Tout le malentendu depuis plus d’un demi-siècle réside dans cette « fiction ». Les problèmes de l’état postcolonial viennent de là, en grande partie.
Comment caractériser ces dysfonctionnements ?
Le dysfonctionnement de l’Etat est tellement profond et durable, qu’il n’était qu’une question de temps avant que tout le système, tout cet engrenage se grippe de façon irrémédiable.
Si on ajoute à cela la globalisation, l’ouverture au monde extérieur, et la révolution des attentes qui s'accroît en interne, cela crée une situation de tension et de frustration croissantes chez les citoyens égyptiens depuis des décennies.

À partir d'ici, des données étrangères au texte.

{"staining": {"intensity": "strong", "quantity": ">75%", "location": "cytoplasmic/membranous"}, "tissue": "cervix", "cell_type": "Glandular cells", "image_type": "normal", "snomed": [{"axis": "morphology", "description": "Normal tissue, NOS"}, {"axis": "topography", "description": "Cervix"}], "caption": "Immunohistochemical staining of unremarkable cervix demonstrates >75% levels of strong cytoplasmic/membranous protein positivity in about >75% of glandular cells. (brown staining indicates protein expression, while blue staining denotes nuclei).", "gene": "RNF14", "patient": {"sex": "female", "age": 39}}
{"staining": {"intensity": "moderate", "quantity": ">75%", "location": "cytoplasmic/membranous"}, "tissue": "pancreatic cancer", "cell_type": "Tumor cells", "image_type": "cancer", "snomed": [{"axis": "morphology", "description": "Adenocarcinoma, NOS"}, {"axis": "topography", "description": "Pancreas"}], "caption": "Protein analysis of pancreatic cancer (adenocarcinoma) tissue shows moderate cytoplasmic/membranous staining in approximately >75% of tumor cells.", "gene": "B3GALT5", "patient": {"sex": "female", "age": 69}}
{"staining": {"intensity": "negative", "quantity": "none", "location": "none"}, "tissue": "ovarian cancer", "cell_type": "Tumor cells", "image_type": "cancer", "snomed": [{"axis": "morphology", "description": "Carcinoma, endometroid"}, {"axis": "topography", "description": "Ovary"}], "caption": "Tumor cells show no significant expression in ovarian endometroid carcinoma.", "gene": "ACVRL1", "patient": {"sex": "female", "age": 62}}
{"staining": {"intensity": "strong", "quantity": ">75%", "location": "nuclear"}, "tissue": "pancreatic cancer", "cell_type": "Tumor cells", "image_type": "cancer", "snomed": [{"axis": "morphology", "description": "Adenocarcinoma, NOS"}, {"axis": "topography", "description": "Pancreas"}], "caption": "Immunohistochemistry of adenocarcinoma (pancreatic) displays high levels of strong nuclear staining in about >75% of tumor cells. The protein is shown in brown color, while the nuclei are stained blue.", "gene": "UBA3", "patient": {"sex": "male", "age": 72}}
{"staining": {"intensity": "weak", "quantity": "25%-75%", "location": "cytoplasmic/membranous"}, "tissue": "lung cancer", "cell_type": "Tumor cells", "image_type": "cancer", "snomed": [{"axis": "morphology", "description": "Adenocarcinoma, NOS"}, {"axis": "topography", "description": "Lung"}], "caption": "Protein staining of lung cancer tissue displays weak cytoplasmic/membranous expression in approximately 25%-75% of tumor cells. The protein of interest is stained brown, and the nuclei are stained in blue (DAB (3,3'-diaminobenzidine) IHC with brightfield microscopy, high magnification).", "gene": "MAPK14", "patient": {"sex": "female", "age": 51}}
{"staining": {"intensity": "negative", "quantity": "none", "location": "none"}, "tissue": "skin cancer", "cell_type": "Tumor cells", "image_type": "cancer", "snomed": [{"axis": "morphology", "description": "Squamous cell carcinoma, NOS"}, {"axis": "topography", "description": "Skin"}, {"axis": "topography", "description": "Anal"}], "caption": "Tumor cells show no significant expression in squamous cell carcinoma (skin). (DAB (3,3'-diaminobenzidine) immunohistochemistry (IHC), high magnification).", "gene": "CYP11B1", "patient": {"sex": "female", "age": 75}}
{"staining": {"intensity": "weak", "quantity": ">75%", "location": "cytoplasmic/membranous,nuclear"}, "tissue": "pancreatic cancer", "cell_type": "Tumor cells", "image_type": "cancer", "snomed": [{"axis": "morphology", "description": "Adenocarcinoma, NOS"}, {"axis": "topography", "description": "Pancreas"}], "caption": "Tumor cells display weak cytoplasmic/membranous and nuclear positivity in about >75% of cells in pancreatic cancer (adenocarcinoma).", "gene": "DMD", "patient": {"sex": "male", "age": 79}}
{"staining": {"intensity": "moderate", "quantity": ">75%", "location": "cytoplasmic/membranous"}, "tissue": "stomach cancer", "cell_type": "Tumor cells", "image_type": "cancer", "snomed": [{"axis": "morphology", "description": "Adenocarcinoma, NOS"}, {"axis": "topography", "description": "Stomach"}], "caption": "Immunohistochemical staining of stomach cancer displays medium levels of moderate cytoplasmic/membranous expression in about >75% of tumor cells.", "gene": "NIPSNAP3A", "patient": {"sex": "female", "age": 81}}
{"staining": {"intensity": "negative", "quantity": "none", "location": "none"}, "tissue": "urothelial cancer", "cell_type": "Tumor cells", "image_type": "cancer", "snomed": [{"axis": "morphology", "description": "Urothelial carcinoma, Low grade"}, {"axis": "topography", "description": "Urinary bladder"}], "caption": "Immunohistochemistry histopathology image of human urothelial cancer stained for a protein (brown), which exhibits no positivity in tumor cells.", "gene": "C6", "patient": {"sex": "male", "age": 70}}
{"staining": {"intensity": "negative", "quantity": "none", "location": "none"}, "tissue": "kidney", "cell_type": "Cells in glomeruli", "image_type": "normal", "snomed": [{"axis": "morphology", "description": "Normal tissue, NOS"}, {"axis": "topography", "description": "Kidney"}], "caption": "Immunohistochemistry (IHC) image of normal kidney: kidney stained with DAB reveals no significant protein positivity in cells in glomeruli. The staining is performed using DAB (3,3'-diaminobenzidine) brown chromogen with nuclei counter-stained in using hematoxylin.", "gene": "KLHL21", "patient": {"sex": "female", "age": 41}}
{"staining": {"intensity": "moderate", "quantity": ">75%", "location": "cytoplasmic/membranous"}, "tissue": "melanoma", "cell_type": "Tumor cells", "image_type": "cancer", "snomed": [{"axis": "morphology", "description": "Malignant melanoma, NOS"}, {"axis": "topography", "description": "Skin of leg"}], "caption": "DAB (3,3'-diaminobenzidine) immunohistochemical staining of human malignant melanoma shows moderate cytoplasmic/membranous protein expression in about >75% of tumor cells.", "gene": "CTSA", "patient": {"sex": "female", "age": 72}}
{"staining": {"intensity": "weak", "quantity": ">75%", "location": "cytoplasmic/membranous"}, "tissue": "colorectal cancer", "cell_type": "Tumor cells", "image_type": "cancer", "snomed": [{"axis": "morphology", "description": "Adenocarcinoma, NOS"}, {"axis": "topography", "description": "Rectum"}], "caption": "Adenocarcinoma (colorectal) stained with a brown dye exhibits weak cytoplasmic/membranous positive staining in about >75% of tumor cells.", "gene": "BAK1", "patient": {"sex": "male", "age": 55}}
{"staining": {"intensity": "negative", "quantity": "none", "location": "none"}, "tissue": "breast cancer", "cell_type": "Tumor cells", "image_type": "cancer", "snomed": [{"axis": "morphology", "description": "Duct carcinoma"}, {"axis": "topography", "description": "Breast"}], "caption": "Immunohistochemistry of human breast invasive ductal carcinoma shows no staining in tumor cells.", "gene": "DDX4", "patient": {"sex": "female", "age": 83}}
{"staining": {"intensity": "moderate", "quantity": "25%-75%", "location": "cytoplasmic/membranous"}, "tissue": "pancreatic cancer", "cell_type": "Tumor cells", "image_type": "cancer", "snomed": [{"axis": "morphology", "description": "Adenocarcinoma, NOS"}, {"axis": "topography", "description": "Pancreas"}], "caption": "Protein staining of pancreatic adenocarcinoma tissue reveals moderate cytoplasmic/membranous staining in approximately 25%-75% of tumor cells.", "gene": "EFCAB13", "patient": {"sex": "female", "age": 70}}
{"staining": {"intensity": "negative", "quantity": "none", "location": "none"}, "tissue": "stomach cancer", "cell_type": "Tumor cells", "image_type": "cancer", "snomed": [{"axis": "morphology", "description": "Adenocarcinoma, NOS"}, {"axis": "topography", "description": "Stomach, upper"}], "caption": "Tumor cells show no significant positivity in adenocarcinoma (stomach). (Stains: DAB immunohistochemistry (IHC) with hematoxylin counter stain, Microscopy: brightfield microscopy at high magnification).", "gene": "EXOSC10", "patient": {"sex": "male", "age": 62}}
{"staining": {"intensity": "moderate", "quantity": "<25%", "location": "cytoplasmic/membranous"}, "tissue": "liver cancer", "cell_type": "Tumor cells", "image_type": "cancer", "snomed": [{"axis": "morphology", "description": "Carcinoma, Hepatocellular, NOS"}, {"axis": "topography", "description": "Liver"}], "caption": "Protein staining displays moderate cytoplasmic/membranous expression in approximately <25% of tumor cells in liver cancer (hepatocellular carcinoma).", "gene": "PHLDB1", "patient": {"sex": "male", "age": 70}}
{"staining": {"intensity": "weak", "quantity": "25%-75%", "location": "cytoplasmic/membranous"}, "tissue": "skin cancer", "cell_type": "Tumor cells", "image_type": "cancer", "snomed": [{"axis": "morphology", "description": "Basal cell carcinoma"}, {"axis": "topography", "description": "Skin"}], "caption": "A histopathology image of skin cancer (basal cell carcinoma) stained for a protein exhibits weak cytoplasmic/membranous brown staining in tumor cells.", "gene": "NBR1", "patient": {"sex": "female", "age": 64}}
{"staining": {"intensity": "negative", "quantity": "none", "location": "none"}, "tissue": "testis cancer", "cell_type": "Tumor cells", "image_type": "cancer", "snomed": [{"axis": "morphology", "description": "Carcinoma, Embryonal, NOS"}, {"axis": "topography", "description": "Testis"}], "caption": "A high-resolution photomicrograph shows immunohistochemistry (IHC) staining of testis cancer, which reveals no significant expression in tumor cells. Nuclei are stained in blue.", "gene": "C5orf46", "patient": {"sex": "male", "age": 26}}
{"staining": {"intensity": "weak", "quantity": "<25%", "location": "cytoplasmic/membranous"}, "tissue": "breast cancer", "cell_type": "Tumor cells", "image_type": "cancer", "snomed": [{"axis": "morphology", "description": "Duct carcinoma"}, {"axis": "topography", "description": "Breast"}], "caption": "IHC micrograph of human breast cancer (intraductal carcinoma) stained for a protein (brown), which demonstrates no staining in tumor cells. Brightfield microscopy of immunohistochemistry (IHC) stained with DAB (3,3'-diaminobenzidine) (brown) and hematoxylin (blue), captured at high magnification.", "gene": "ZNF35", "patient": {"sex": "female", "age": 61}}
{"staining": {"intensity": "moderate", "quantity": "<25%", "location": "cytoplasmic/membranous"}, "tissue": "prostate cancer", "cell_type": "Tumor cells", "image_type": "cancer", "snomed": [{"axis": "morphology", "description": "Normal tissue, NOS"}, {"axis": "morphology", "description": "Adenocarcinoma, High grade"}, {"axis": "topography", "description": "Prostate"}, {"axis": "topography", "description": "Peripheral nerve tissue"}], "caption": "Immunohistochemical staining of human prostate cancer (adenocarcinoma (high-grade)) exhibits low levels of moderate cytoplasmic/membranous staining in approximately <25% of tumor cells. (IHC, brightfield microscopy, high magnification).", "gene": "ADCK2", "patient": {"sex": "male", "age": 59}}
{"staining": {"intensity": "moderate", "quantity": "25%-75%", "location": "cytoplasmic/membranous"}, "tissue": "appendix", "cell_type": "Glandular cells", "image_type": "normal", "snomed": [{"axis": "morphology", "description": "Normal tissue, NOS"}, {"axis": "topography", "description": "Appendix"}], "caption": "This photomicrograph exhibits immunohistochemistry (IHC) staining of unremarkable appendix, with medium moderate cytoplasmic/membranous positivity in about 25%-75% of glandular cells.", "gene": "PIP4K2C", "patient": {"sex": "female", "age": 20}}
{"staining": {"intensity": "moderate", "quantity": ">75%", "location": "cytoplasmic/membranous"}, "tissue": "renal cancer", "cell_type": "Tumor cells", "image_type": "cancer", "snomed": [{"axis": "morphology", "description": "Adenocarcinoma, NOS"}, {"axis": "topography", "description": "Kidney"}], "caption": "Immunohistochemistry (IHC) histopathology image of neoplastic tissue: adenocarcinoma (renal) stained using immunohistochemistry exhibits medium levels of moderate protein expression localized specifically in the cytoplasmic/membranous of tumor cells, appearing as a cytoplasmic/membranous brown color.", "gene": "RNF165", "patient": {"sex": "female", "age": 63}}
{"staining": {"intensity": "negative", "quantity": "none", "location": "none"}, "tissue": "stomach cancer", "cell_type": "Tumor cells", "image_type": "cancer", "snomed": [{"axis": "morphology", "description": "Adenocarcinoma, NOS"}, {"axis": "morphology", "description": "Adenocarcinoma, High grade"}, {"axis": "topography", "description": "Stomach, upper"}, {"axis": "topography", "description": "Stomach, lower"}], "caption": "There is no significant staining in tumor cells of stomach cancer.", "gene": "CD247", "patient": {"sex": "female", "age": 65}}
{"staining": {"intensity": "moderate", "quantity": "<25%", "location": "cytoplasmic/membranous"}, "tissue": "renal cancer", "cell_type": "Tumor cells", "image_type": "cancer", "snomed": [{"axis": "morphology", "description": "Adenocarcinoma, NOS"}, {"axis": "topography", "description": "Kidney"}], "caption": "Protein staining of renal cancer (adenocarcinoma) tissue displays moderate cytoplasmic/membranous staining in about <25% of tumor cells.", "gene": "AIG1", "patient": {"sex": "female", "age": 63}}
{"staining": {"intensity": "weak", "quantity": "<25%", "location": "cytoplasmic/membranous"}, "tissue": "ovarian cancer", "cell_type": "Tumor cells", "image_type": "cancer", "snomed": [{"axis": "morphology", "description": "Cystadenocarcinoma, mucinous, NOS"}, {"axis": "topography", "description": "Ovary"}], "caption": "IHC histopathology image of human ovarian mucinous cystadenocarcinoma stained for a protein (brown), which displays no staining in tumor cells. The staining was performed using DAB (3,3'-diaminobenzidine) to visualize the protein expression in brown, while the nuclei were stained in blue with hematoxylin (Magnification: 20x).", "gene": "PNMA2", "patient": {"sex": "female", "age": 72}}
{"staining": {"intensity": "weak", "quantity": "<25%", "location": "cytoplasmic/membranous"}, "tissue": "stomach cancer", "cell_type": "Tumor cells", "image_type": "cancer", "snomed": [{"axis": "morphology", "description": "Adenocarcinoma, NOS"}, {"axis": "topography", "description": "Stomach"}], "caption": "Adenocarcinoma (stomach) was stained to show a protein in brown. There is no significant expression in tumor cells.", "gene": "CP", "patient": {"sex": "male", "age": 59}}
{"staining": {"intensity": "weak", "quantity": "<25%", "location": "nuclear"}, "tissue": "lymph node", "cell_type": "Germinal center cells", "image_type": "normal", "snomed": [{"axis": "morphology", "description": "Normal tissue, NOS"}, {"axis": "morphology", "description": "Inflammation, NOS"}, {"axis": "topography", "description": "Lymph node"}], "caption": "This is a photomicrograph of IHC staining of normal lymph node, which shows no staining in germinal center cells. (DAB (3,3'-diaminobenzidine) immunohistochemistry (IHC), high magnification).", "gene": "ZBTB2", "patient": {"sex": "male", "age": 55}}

Du fait de ses défauts structurels, l’Etat égyptien est intrinsèquement incapable de subvenir à ces besoins. Ajoutons à cela l’autoritarisme et l’anachronisme des élites dirigeantes... Il y a donc tellement de couches qui se superposent sans s’assembler pour faire un ensemble cohérent et fonctionnel.
De plus, cet État - qui ne tire pas la société en avant mais a le plus grand mal à la maintenir à flot - voit sa charge augmenter chaque jour davantage avec l’explosion démographique. Nous sommes aujourd’hui 100 millions en Egypte. En ce moment, il faut que l’économie égyptienne créée un million de nouveaux emplois par an, pendant au moins une bonne décennie, pour résorber le chômage actuel et l’arrivée de nouveaux entrants sur le marché du travail. Or ni l’État, ni l’économie égyptienne ne peuvent le faire en ce moment.
En 2010, j’avais publié un article intitulé “The coming Arab World” dans Ahram Weekly. J’avais affirmé que le monde arabe allait s’écrouler sous son propre poids, sans que personne n’intervienne pour le faire chuter. Et c’est ce qui est arrivé et continue d’avoir lieu.
Le pouvoir actuel tente de gérer cet effondrement de façon anachronique et autoritaire.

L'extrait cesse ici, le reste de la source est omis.